The 5th International Cells in Experimental Life Science Workshop, CELLS
Contact: Alexander D. Diehl, addiehl@buffalo.edu
Website: https://sites.google.com/view/cells-2021-workshop/home
Date: 15 September, 15th, 10 am – 1 pm Eastern time
The rapid advancement of experimental technologies for understanding cellular biology has led to challenges in keeping up with the volume and format of the data being produced and its distillation into new biological knowledge. Current high throughput methods such as single cell RNA sequencing and flow and mass cytometry are producing a large amount of data related to existing and novel cell types in health and disease. At the same time, experimental approaches such as microscopy, genomics, and metabolomics are expanding understanding of cellular functioning in relation to neighboring cells and the whole organism. Ontologies are being increasingly used as a tool for integrating and analyzing these diverse data types. The Cell Ontology (CL) and Cell Line Ontology (CLO) have long been established as reference ontologies in the OBO framework for representing cell type information, but additional ontologies such as the Gene Ontology, Protein Ontology, and the Ontology for Biomedical Investigation are also important for representing not only experimental data about cell types but also the methods used to produce that data. There is a continuing need for improve automated analysis techniques to link data about cells with appropriate ontologies. The CELLS 2021 workshop will focus on two themes: (i) challenges in the knowledge representation of newly-discovered and known cell types, and (ii) challenges in the knowledge representation of cells in disease states. This workshop will provide a venue for panel discussions of innovative solutions as well as the challenges in the development and application of biomedical ontologies to represent and analyze in vivo and in vitro cell- and cell line-related knowledge and data, including stem cell technologies. The workshop will cover the extension of CL and CLO for ontological representation of cell types and cell lines in new methodologies and experiments. It will also cover the applications and challenges in real-world use cases which may require other ontological adaptations beyond CL and CLO.

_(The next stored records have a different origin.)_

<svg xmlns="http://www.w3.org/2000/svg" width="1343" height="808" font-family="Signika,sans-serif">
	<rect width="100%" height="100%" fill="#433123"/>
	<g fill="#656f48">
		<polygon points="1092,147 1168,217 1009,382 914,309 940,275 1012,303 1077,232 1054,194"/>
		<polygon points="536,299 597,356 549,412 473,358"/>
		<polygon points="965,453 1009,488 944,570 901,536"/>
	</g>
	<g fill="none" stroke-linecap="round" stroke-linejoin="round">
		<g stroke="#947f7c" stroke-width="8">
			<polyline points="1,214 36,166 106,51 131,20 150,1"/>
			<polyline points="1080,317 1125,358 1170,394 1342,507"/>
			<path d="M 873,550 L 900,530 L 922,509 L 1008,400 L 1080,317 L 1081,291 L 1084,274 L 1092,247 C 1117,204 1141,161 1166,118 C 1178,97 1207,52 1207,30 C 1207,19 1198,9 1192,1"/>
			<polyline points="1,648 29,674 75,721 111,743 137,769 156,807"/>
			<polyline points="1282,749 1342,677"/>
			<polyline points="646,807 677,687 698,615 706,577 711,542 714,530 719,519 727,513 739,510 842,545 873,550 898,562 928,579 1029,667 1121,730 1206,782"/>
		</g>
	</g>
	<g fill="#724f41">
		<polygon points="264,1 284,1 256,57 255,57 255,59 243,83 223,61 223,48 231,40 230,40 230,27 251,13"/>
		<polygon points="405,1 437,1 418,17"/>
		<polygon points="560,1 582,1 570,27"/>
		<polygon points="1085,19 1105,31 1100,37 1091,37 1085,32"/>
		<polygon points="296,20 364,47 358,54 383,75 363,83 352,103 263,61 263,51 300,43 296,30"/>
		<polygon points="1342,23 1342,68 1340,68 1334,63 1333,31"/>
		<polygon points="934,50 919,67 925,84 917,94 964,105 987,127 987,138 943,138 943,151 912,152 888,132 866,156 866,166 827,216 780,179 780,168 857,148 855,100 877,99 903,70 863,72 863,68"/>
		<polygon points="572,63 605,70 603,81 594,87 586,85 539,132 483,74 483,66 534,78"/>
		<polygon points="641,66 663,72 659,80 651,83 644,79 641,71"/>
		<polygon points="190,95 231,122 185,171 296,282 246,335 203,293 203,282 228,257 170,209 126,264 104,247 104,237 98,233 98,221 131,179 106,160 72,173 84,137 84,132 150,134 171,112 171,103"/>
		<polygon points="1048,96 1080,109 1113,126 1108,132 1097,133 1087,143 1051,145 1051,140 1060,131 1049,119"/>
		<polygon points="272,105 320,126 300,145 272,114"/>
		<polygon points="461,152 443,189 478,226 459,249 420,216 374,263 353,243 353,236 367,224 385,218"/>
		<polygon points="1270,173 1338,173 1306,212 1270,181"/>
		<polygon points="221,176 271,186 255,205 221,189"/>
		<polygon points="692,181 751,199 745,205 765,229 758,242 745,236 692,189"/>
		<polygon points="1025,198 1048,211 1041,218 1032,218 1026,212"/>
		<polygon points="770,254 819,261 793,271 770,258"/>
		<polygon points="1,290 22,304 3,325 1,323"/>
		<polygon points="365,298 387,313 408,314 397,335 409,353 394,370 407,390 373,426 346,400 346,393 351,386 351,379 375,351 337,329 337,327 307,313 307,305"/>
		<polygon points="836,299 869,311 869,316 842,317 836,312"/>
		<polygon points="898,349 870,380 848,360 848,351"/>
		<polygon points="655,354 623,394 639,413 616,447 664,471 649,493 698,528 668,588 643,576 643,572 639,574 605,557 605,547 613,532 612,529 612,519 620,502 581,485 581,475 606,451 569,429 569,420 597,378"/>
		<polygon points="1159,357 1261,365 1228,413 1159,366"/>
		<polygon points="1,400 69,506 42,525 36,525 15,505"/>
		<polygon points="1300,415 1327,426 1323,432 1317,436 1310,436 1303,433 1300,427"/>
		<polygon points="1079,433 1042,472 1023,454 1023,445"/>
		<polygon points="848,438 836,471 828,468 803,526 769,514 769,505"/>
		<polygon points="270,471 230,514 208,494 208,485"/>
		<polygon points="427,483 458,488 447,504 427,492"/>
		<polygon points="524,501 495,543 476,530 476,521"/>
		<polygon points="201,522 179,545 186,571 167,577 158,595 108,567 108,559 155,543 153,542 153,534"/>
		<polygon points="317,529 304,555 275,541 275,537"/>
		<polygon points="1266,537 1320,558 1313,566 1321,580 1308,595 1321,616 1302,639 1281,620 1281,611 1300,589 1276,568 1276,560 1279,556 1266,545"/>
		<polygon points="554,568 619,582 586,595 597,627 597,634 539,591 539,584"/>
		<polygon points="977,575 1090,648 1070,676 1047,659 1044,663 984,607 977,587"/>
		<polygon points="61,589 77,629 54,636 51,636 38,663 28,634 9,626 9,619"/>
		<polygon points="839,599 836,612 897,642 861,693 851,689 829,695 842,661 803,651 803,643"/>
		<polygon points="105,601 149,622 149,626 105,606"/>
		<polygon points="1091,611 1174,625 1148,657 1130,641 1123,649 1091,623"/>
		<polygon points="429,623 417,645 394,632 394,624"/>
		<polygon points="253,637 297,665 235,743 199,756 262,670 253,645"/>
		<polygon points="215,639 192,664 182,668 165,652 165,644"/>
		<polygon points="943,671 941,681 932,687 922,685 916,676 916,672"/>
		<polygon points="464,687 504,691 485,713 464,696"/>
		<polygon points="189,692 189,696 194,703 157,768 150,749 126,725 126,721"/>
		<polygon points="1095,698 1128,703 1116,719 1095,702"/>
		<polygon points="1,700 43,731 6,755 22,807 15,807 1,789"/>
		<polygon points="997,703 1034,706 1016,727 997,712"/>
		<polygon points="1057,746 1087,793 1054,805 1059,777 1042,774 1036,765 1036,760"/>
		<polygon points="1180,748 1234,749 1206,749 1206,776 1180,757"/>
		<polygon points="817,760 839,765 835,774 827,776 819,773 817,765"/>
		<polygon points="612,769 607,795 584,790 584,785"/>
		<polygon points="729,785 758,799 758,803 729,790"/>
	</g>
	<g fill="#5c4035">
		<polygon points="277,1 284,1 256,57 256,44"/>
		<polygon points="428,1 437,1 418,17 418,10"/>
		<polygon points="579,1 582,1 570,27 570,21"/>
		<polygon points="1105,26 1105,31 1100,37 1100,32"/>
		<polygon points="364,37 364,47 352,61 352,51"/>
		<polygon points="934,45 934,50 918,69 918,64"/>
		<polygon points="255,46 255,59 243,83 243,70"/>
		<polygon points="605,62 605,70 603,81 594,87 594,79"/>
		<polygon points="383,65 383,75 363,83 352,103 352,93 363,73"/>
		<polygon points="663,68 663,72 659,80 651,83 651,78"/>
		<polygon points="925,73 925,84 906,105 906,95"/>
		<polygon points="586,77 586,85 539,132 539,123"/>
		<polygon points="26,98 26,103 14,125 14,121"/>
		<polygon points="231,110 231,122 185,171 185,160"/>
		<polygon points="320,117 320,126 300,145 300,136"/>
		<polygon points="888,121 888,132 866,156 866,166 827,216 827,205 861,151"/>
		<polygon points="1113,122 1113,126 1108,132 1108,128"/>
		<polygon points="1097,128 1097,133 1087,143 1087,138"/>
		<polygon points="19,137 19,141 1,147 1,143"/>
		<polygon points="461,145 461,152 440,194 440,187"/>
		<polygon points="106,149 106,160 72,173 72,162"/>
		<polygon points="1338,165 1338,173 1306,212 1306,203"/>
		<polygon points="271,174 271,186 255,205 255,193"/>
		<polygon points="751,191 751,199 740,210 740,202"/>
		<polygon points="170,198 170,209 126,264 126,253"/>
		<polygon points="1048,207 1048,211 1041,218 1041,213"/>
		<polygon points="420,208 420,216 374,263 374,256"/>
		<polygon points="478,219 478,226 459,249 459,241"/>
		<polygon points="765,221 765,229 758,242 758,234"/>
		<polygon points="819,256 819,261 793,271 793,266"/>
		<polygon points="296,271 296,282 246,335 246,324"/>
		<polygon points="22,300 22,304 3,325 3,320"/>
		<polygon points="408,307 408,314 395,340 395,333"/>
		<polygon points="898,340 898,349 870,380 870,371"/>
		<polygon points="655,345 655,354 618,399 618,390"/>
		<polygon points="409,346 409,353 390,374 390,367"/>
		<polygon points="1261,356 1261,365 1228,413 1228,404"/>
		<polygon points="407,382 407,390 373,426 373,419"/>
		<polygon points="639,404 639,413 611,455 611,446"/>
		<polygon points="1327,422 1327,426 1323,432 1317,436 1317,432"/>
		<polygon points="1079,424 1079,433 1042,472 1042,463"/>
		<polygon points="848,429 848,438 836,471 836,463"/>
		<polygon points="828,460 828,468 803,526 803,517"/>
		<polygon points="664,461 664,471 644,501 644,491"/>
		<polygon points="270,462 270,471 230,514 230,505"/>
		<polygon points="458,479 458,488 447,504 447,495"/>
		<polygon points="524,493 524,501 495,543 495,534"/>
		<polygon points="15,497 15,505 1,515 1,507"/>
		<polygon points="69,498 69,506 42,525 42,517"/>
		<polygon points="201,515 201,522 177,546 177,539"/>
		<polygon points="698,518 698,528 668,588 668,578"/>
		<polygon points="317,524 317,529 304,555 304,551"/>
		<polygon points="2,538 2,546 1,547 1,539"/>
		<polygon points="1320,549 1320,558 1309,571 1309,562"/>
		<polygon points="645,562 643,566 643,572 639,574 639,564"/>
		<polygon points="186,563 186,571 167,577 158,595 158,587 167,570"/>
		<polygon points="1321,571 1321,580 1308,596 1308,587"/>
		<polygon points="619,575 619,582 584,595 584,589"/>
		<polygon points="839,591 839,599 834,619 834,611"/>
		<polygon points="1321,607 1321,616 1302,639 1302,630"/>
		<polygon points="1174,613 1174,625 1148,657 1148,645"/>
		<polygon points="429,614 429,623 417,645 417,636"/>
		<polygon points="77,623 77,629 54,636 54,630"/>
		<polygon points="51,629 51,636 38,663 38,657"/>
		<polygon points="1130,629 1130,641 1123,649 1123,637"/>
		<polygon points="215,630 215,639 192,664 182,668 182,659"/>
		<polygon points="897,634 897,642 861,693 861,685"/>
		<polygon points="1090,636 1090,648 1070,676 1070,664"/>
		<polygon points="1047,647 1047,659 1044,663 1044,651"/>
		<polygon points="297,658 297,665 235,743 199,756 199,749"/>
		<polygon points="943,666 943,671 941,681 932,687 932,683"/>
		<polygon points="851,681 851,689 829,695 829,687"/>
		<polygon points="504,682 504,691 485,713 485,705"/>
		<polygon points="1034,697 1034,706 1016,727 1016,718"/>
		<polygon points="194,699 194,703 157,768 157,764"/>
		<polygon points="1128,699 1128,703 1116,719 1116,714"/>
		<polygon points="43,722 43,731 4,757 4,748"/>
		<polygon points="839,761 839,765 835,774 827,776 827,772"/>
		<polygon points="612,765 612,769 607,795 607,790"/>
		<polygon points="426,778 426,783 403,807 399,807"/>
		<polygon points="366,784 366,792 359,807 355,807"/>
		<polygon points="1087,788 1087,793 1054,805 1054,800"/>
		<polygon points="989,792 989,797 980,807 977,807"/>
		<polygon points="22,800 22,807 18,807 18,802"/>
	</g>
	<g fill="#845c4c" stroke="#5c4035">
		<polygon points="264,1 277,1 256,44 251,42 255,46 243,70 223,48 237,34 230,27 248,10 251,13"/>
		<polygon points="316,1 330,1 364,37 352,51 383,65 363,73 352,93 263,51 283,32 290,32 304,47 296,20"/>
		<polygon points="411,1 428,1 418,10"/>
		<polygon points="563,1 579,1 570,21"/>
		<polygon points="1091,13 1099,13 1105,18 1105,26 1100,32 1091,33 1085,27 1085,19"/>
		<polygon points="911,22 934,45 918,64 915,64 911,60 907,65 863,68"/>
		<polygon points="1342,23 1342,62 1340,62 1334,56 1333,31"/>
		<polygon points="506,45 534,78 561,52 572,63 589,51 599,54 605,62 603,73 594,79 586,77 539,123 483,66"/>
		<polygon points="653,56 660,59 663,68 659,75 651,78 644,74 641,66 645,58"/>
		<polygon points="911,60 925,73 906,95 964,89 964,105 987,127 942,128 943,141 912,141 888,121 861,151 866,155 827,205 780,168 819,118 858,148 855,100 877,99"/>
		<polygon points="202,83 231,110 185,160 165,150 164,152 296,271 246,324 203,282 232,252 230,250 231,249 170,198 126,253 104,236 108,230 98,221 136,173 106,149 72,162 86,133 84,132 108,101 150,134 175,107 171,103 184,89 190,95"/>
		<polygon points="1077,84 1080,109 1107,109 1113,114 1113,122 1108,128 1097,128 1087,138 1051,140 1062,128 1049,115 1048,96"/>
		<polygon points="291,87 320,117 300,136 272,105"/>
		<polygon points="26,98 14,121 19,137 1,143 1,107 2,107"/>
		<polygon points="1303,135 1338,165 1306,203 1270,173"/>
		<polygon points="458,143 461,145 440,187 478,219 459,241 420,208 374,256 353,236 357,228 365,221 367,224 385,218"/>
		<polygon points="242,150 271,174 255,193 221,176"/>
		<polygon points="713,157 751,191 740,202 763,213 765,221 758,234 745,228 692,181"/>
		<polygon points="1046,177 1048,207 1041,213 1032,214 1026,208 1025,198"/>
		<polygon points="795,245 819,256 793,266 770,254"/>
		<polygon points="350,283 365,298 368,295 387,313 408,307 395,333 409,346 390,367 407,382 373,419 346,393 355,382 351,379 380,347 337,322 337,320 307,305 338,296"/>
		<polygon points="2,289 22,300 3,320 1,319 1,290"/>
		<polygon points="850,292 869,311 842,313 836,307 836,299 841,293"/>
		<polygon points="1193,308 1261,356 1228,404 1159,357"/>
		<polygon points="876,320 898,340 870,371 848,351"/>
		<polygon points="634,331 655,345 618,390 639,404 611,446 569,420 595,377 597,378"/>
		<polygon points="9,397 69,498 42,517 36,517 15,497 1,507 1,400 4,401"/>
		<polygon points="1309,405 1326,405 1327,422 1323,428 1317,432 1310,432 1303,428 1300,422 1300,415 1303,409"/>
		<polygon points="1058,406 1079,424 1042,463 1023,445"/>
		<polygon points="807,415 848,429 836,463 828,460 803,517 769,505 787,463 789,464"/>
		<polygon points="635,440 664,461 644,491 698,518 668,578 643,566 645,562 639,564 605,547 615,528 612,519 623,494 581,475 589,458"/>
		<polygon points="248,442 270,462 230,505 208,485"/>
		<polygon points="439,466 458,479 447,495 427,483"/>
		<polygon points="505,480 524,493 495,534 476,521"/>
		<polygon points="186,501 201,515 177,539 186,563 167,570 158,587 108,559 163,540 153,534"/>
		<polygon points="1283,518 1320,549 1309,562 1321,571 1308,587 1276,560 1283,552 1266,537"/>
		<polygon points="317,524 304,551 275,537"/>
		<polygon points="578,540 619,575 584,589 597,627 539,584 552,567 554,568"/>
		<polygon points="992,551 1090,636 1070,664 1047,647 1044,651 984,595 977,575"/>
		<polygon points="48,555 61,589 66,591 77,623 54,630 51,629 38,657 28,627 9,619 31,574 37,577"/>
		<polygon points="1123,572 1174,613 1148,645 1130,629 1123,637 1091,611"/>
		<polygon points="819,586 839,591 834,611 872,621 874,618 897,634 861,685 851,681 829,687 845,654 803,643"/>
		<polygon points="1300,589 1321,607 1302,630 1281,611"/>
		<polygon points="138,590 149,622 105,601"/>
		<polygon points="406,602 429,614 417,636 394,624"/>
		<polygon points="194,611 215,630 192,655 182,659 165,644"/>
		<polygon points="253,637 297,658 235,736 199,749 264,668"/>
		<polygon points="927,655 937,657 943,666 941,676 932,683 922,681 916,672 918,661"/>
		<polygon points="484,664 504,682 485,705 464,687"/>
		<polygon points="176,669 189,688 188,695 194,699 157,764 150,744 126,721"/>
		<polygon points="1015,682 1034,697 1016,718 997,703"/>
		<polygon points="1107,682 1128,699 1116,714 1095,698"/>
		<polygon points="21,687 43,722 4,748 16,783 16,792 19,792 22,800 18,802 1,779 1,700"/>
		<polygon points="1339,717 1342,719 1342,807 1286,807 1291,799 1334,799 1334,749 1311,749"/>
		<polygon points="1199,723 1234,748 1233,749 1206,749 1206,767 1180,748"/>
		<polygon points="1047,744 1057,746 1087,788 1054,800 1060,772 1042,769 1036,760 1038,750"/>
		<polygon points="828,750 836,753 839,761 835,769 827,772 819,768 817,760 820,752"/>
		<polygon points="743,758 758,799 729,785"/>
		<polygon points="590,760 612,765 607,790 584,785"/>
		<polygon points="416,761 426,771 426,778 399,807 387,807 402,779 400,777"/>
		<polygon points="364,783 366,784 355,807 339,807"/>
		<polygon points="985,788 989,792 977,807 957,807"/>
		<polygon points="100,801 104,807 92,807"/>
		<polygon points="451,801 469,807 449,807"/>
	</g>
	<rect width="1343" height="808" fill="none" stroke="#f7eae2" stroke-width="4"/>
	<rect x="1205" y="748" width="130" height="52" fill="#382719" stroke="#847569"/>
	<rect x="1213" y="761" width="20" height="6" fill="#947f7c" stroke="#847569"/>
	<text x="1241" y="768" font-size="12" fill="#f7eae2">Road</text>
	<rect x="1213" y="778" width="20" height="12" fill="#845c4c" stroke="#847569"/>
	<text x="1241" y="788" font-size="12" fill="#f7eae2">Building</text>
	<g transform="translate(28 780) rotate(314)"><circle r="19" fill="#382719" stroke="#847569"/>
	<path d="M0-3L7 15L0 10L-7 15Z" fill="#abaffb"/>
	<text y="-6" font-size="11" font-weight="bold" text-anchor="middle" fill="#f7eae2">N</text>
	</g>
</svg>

There will be four submission formats: (i) full research papers (10 pages), (ii) short papers (5 pages), (iii) extended abstracts (1-3 pages), and 1-page abstracts for posters. The paper format will be the same as the format used in ICBO 2021. All submissions will go through peer reviews by at least two reviewers. We will provide a late abstract deadline for short reports of late-breaking results as well. Authors submitting papers have the option of submitting separately to the new ICBO Publications Track hosted by the Journal of Biomedical Semantics.